Give Thanks

It’s been almost two months since the last time I posted. Sorry to keep everyone in suspense, but every time I even considered posting something, I couldn’t bring myself to type. Living with my Mom and all her ups and downs is not something I want to re-live, which is what happens when I post. Let’s see how much I can get through:

In October, Mom’s morning behaviors escalated. She had been screaming, crying, beating her fists on the wall – basically throwing tantrums. One morning I got up and found her wielding her bedside lamp like a broadsword. I yelled her name and she dropped it, I think stunned. I can’t imagine what would have happened to the aide had I not been home. She would calm down, only to get upset again when it came time to get on the van to her day program. She wouldn’t sit down. I’m not sure why, she has no trouble sitting in a chair or on the couch – but this she won’t do. It continued to escalate through the month until we finally got her an appointment with a geriatric psychiatrist.

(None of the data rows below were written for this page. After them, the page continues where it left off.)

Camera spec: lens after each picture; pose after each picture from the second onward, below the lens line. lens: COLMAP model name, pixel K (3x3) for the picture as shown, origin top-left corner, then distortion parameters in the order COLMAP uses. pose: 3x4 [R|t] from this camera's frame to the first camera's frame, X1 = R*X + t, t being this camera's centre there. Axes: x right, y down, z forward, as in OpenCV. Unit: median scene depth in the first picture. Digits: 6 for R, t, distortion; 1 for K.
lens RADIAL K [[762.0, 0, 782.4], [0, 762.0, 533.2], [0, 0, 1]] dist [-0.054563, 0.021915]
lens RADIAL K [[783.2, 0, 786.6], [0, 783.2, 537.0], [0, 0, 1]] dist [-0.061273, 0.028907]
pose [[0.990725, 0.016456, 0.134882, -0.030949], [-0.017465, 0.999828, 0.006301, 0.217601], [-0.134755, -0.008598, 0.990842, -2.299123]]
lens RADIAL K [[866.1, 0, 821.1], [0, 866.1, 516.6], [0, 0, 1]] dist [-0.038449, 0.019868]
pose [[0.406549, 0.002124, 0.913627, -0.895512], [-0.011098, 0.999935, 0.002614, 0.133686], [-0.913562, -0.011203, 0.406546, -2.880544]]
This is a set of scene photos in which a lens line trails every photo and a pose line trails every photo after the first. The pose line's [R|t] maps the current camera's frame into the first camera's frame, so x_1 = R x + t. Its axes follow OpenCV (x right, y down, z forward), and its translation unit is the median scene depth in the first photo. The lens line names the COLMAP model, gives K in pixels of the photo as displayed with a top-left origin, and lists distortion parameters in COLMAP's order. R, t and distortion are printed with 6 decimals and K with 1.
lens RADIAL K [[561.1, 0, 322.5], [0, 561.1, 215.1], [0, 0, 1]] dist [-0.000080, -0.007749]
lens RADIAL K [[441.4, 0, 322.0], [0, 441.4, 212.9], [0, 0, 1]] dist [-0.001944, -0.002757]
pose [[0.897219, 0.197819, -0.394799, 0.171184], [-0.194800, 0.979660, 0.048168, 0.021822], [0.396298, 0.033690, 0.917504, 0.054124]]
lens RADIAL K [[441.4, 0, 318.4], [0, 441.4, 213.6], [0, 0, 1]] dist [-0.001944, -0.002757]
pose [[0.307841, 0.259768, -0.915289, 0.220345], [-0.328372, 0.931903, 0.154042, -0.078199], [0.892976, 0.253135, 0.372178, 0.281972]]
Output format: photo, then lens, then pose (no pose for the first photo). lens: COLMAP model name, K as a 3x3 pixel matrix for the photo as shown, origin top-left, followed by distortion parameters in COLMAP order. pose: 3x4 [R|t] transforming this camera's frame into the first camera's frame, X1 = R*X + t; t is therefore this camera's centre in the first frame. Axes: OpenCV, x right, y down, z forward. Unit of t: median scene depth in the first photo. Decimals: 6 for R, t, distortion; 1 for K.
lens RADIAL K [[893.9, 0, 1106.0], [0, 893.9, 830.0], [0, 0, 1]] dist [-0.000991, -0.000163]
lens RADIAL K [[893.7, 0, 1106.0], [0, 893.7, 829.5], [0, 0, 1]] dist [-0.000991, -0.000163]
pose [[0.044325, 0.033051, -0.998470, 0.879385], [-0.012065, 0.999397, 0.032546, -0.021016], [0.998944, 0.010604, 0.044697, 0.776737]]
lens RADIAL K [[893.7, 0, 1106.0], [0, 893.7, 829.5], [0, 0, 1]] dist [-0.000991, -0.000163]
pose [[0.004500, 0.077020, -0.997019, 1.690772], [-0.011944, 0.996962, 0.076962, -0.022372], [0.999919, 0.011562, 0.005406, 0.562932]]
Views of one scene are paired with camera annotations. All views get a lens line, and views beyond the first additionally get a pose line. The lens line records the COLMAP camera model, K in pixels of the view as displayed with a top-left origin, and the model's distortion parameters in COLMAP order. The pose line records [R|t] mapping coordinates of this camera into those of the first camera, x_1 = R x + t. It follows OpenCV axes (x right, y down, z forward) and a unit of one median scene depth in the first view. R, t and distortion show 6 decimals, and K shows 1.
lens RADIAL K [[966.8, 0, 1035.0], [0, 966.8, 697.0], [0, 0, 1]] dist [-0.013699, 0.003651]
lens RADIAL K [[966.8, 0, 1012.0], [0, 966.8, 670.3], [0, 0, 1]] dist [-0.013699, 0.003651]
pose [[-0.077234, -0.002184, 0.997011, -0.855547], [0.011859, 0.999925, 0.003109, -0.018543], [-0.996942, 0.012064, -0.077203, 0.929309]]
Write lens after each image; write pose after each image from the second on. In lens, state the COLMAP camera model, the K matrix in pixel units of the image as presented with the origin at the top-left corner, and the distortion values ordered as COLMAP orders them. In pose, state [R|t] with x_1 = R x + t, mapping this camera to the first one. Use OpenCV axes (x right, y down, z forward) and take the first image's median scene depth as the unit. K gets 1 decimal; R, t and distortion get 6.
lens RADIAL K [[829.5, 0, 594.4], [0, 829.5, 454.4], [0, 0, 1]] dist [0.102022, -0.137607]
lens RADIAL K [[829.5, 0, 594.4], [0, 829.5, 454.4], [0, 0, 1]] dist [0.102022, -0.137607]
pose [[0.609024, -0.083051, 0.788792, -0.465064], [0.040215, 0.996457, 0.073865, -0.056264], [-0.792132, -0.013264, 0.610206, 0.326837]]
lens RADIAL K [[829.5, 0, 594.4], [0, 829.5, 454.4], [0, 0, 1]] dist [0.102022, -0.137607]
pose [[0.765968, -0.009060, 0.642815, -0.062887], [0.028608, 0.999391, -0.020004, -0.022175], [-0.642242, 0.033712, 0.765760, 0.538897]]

Dad took her. The Ger.Psy. is great – she really speaks to Mom directly and knows what she’s doing. Nothing shocks her. She added a new medication for Mom and we waited to see what would happen. Then, almost two weeks ago, I got a call from the Day Program to come and get Mom. When I got there, it was like a war zone – she had destroyed the place. There was furniture up-ended. She picked up a computer monitor and threw it across the room. She broke a printer. She was completely out of it, laying on a couch, surrounded by five staffers. I was embarrassed and concerned and angry and exhausted. So I took Mom home and we contacted the Ger.Psy. to figure out what to do next. We watched her for the weekend and then took her in on Monday. Her meds were adjusted again and Dad and I remained home with her for the next two weeks, watching to see if the aggression subsided.

It didn’t.

About five days ago Dad took Mom to the local hospital (the one the Geriatric Psych is associated with) to have some tests done and then Mom was admitted to the geriatric wing of a psychiatric hospital so her medications could be constantly monitored. It was not an easy decision, nor was it one that we took lightly. But to take off from work to stay home with Mom was not the answer. We could only tell her doctors what we were experiencing, what we were seeing. We are not trained professionals who understand the different medications that are available or what we should be expecting as dosages increase and decrease. Being in the hospital is what is best for her at this moment. It is also not a long-term facility. Our goal is to get her meds at the right place so that she can come back home and either return to her day program or to stay home with an aide. Once she is released from the hospital, the insurance company will send a nurse to evaluate her needs and see about allotting her more hours with an aide.

It’s important, at this moment (and with it being the holidays) that my Dad and I have received such an overwhelming amount of support from our family and friends. They know we’re not putting Mom somewhere and forgetting about her. We have agonizingly considered all of our options and know this is what is best for everyone. Dad and I must keep living our lives – that is what Mom wants. Not what she would want – it is what she wants for both of us, in her heart of hearts. So onwards we go, doing the best that we can.